Geetha Iyer received an MFA in Creative Writing & Environment from Iowa State University in 2014. She is the 2020-2023 Mellon Science and Nature Writing Fellow at Kenyon College, where she writes and teaches about intersections between the sciences and the arts through ecocritical and postcolonial lenses.
She writes fiction, poetry, and nonfiction, with work appearing in journals including Gulf Coast, Orion, The Missouri Review Online, The Forge, Mid-American Review, Territory, Split Lip, The Account, National Geographic, The Massachusetts Review, and Indiana Review. Recognition for her writing includes: the 2016 O. Henry Award, the 2014-2015 James Wright Poetry Award, the 2013 Calvino Prize, the 2012 Gulf Coast Fiction Prize, a work-study scholarship from the Bread Loaf Writer’s Conference, and the Hopwood Award and Robert F. Haugh Prize for undergraduate short fiction from the University of Michigan. She has held residencies through the SciArt Initiative’s virtual, cross-disciplinary program, “The Bridge: Experiments in Science & Art,” Estudio Nuboso’s collaborative Art + Science Lab in Panama City, Panama, and the Sitka Center for Art and Ecology in Oregon, USA.
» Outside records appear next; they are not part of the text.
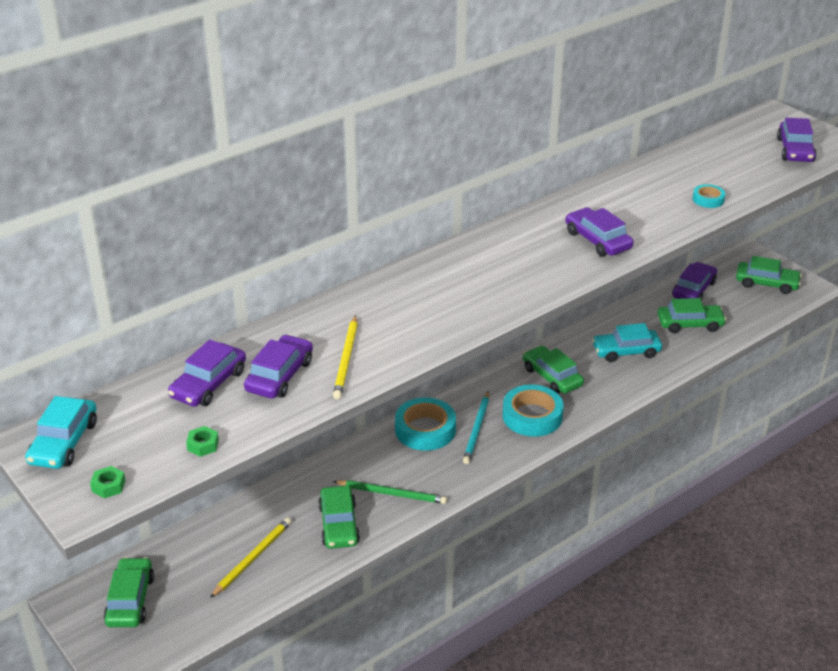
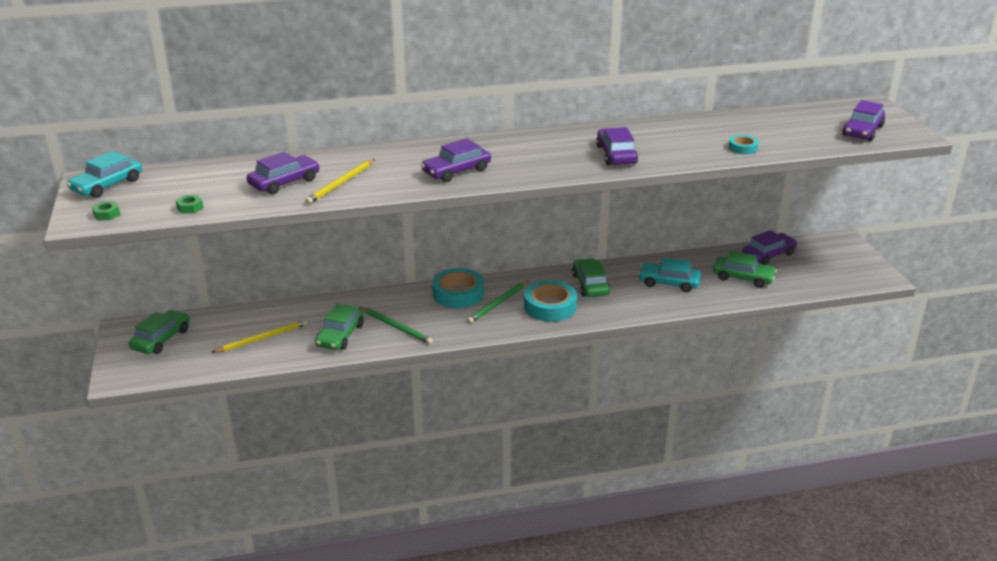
camera: 25 degrees right, 5 degrees down
purple car [168,339,246,407] -> purple car moved to [421,138,491,182]
turquoise pencil [463,391,489,464] -> green pencil [467,280,529,324]
green car [736,256,802,294] -> none

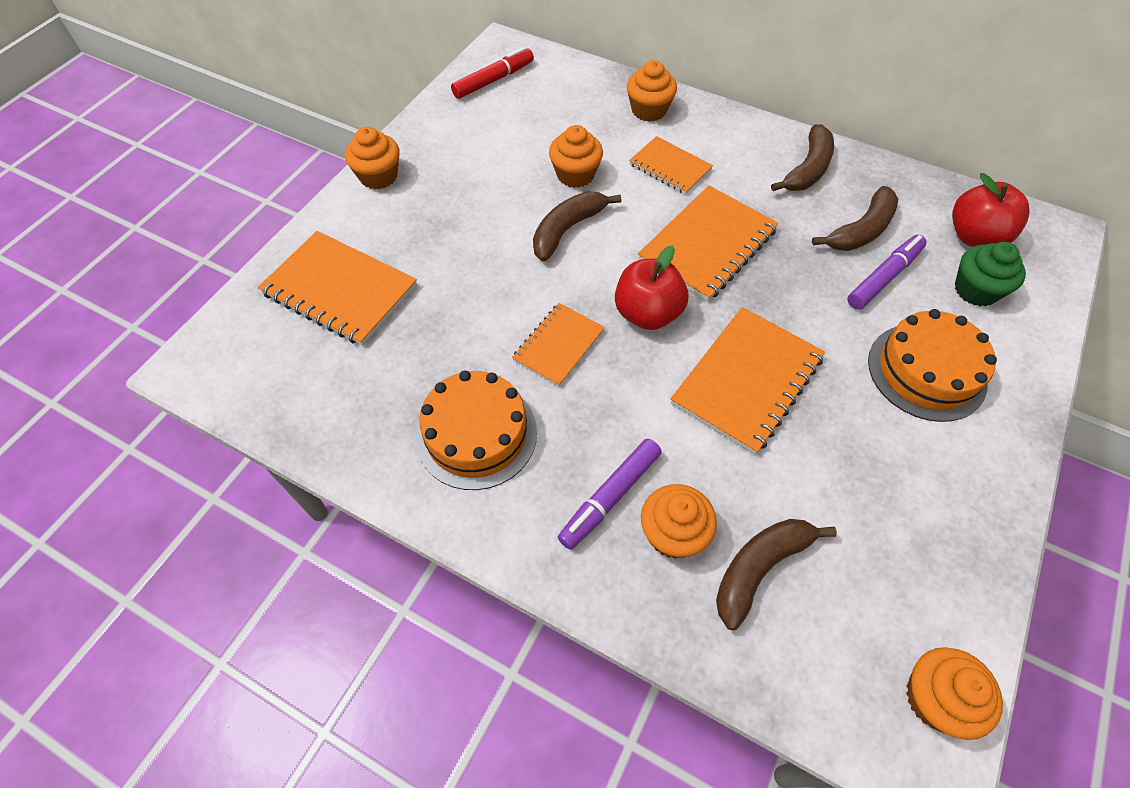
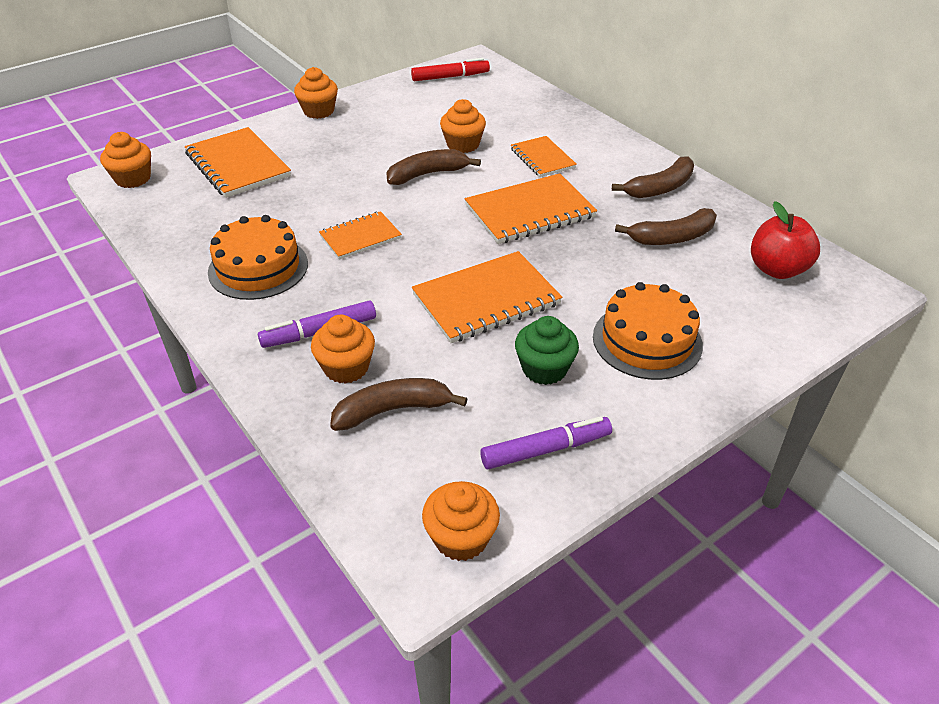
camera: 25 degrees right, 15 degrees down
red apple [615,245,688,330] -> none
orange cupcake [627,60,677,122] -> orange cupcake moved to [100,132,151,188]
purple marker [847,235,927,309] -> purple marker moved to [480,416,612,470]
green cupcake [955,242,1026,306] -> green cupcake moved to [515,316,579,385]

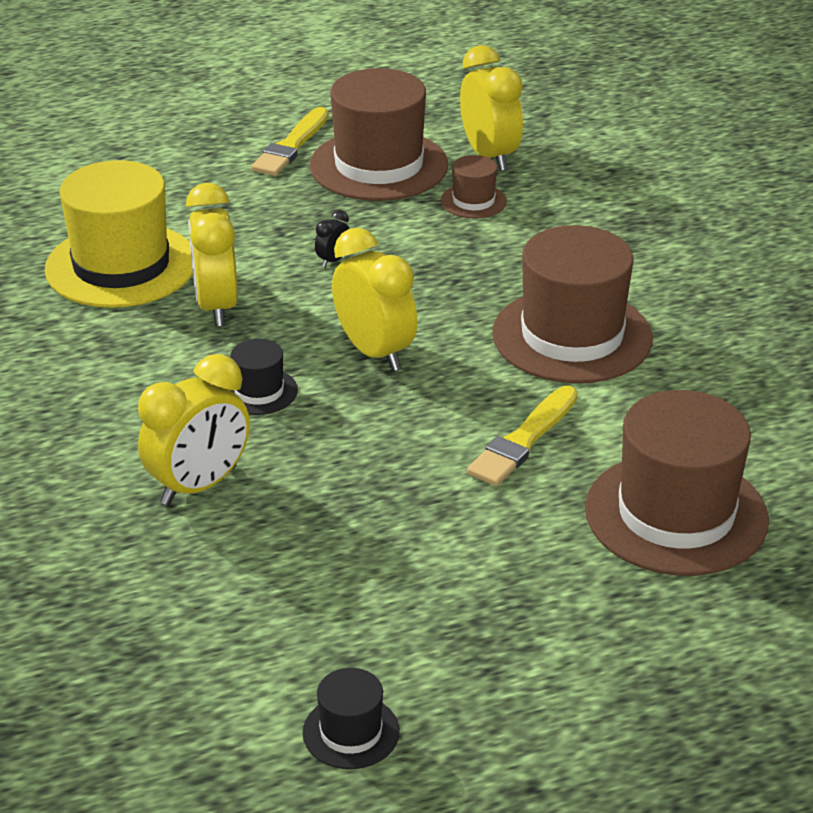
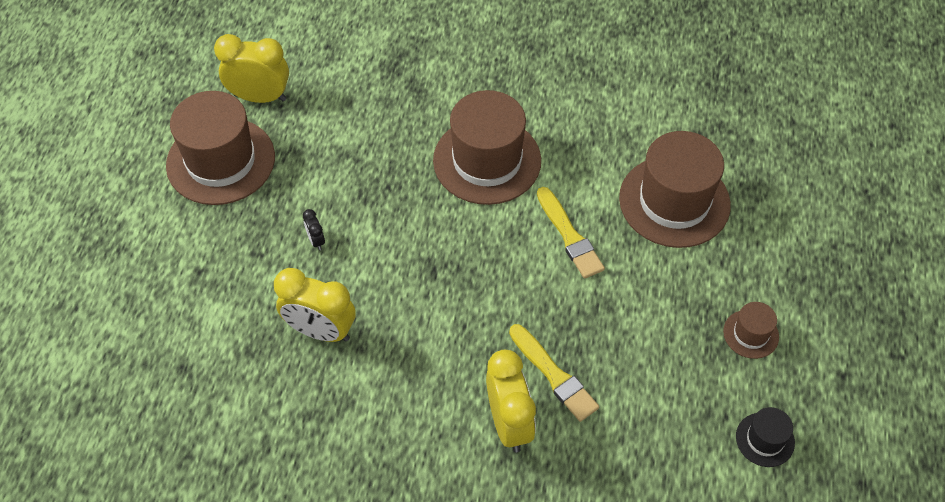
camera: 60 degrees left, 20 degrees up
yellow hat [45,160,193,308] -> none
black hat [231,339,298,415] -> none
yellow brush [251,107,328,176] -> yellow brush moved to [509,324,599,422]
yellow clock [332,228,417,371] -> none
brown hat [441,155,507,219] -> brown hat moved to [723,302,779,359]

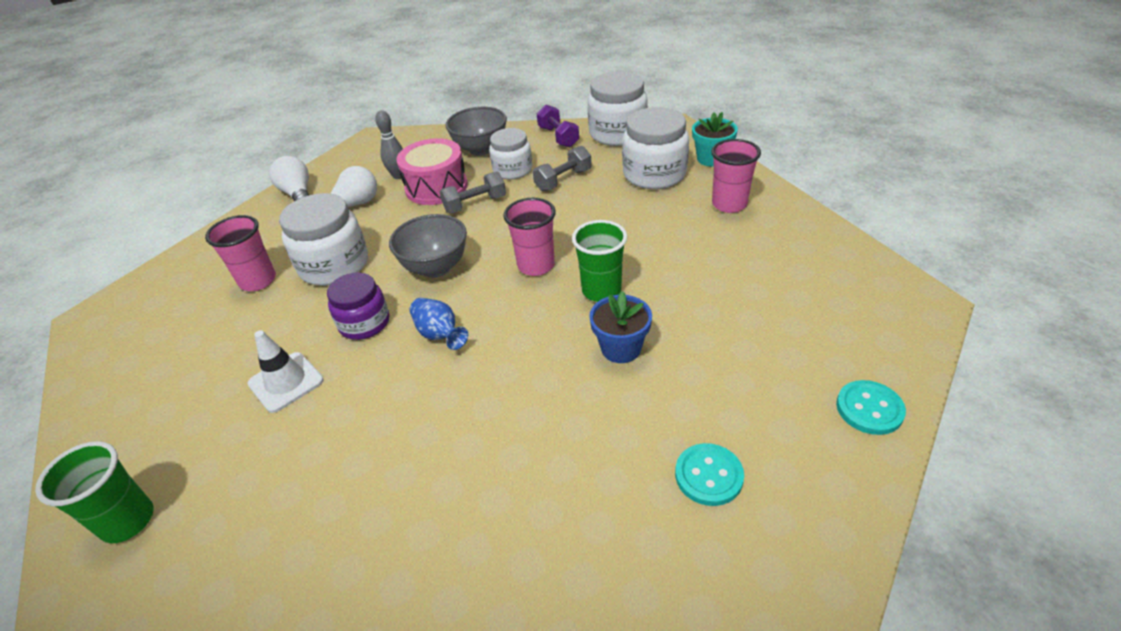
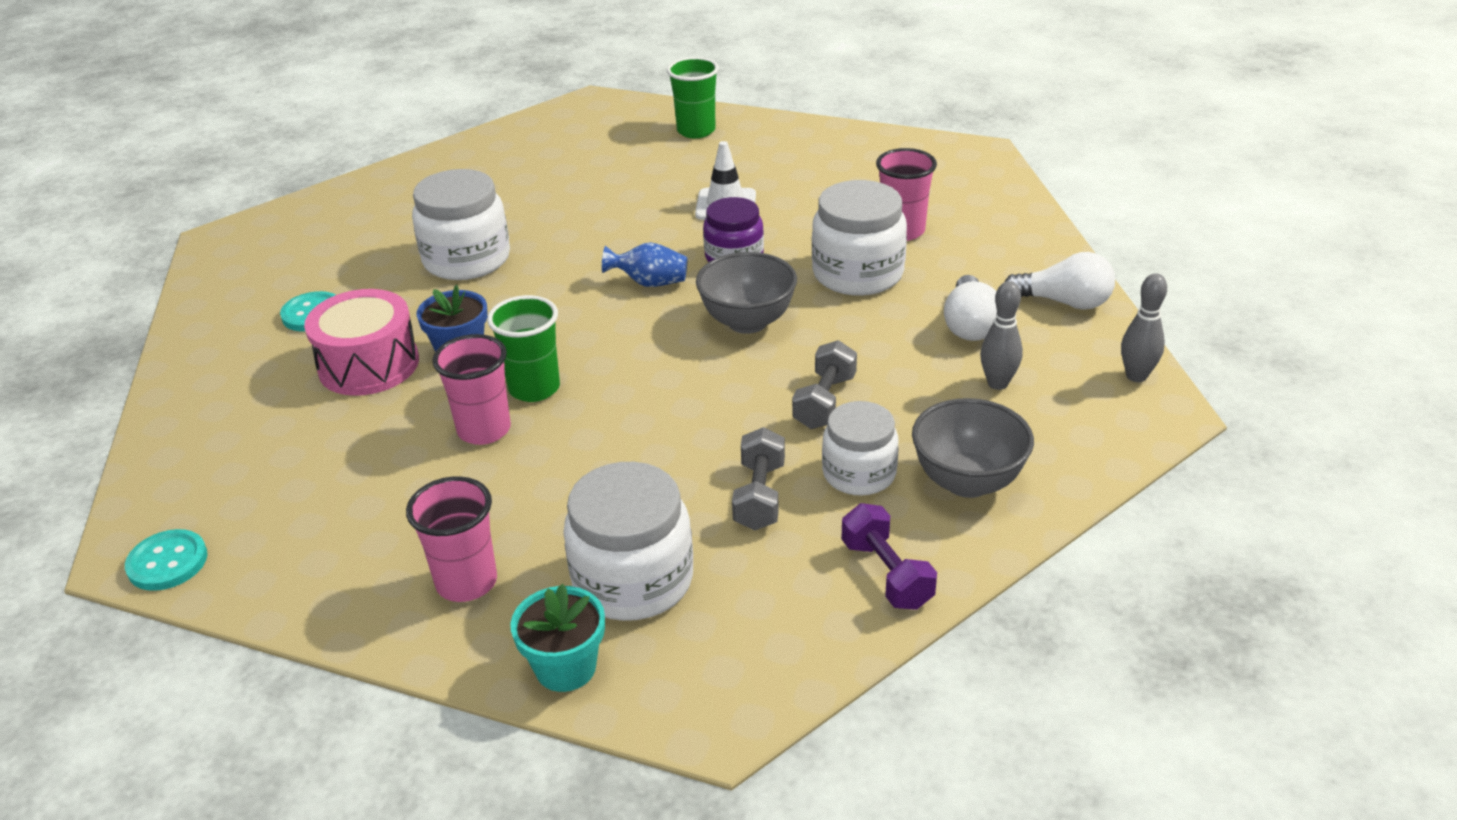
camera: 135 degrees right, 5 degrees down
pink drum [396,138,468,205] -> pink drum moved to [304,289,419,396]
pink cup [503,198,556,276] -> pink cup moved to [432,334,511,445]
purple dumbbell [537,105,579,147] -> purple dumbbell turned 45 degrees clockwise [842,503,937,610]
white jar [588,72,648,146] -> white jar moved to [412,169,510,280]
turquoise button [836,380,906,435] -> turquoise button moved to [125,529,207,591]
none -> grey bowling pin [1121,273,1167,382]

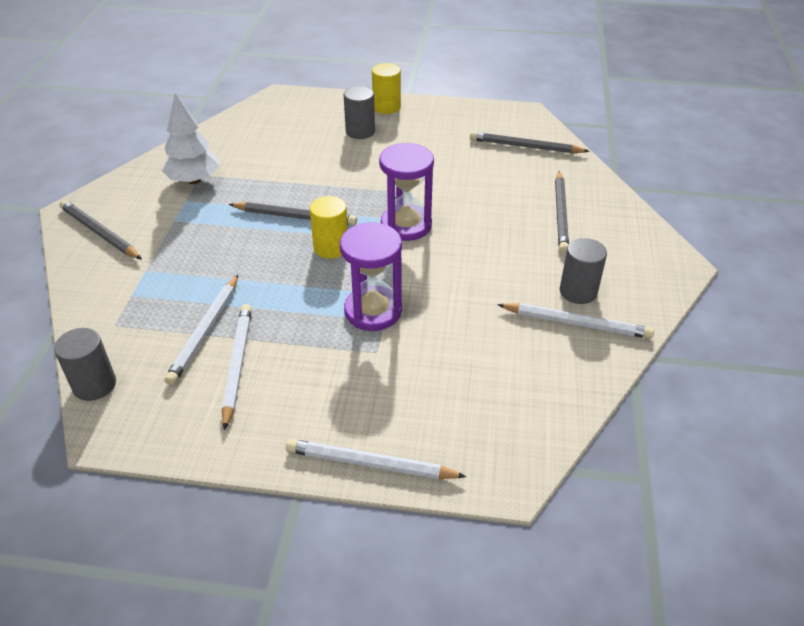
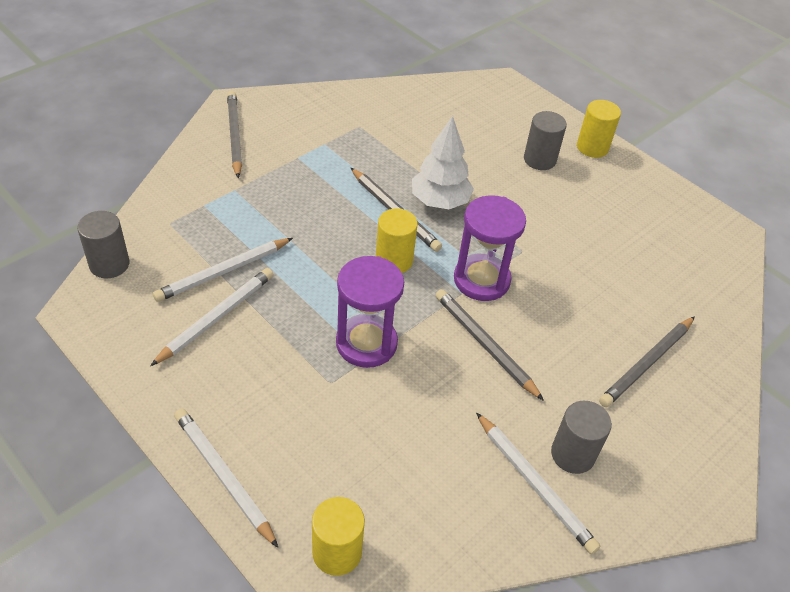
camera: 35 degrees right, 5 degrees up
white tree [162,94,220,184] -> white tree moved to [412,116,474,209]
grey pencil [470,131,590,153] -> grey pencil moved to [436,289,544,401]
none -> yellow cylinder [312,497,365,576]

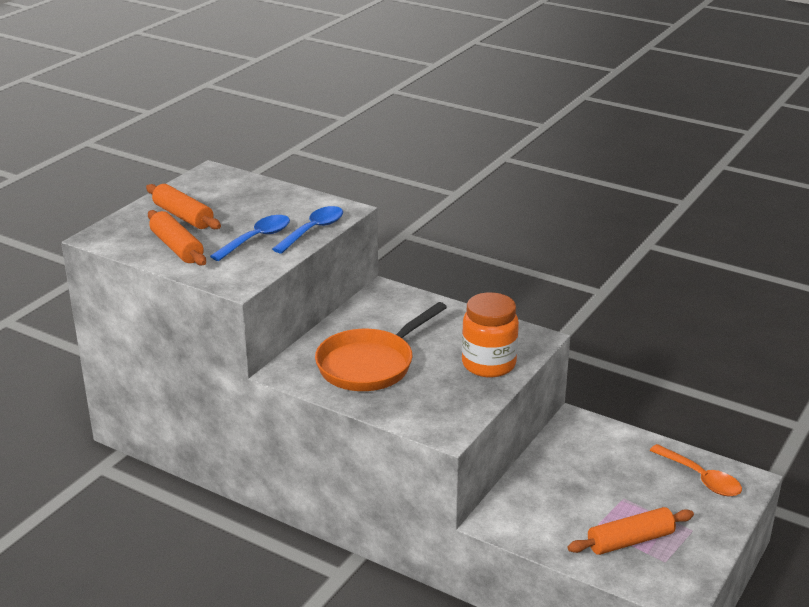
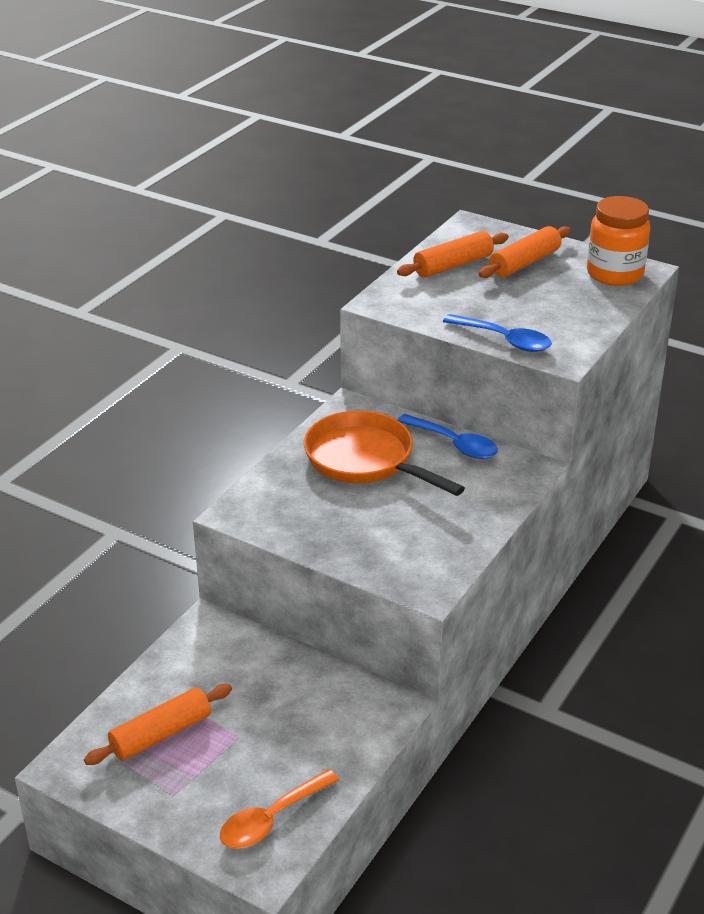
camera: 90 degrees right, 5 degrees up
blue spoon [210,215,290,261] -> blue spoon moved to [397,414,498,459]
orange jar [462,292,519,377] -> orange jar moved to [587,196,650,286]
orange rolling pin [567,507,694,555] -> orange rolling pin turned 75 degrees clockwise [84,684,232,765]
She has a multidisciplinary background in arts and sciences. She received a Master of Forest Resources and Conservation degree from the University of Florida in 2010, with a focus on environmental education. She received a dual Bachelor of Sciences degree in biology and English from the University of Michigan in 2007. She is passionate about community arts, science literacy, and social and environmental justice. She was born in India and grew up in the United Arab Emirates. She lived in Panama for six years before moving to the United States midway through the pandemic. At present, she lives in Ohio.
She is currently at work on several book-length projects, including:
- A collection of nonfiction essays (tentatively titled, Interstitial Organisms) about novel ecosystems, cognition in non-human animals, and finding meaning in human-altered landscapes through the lives of animals familiar and strange.
- A poetry collection, Mapping the Tongue, which started with a Tamil dictionary, a recipe for curried bananas, and scientific papers on invasive species, and is now concerned with all the ways language cannot classify experience.
- A novel-in-stories, Resident Aliens, about a family fracturing as they search for different ideas of home—on Mars, in the West, in the woods, in the past. A boy dreams of a way out of school. A girl becomes foreign to herself. A security guard wants to be an astronaut. A tailor has no time for haute couture.
- A short story collection (tentatively titled, Waters, Fires, Houses) about natural history archivists, sociopathic artists, girls who might be time-travelers, and languages that might be alive.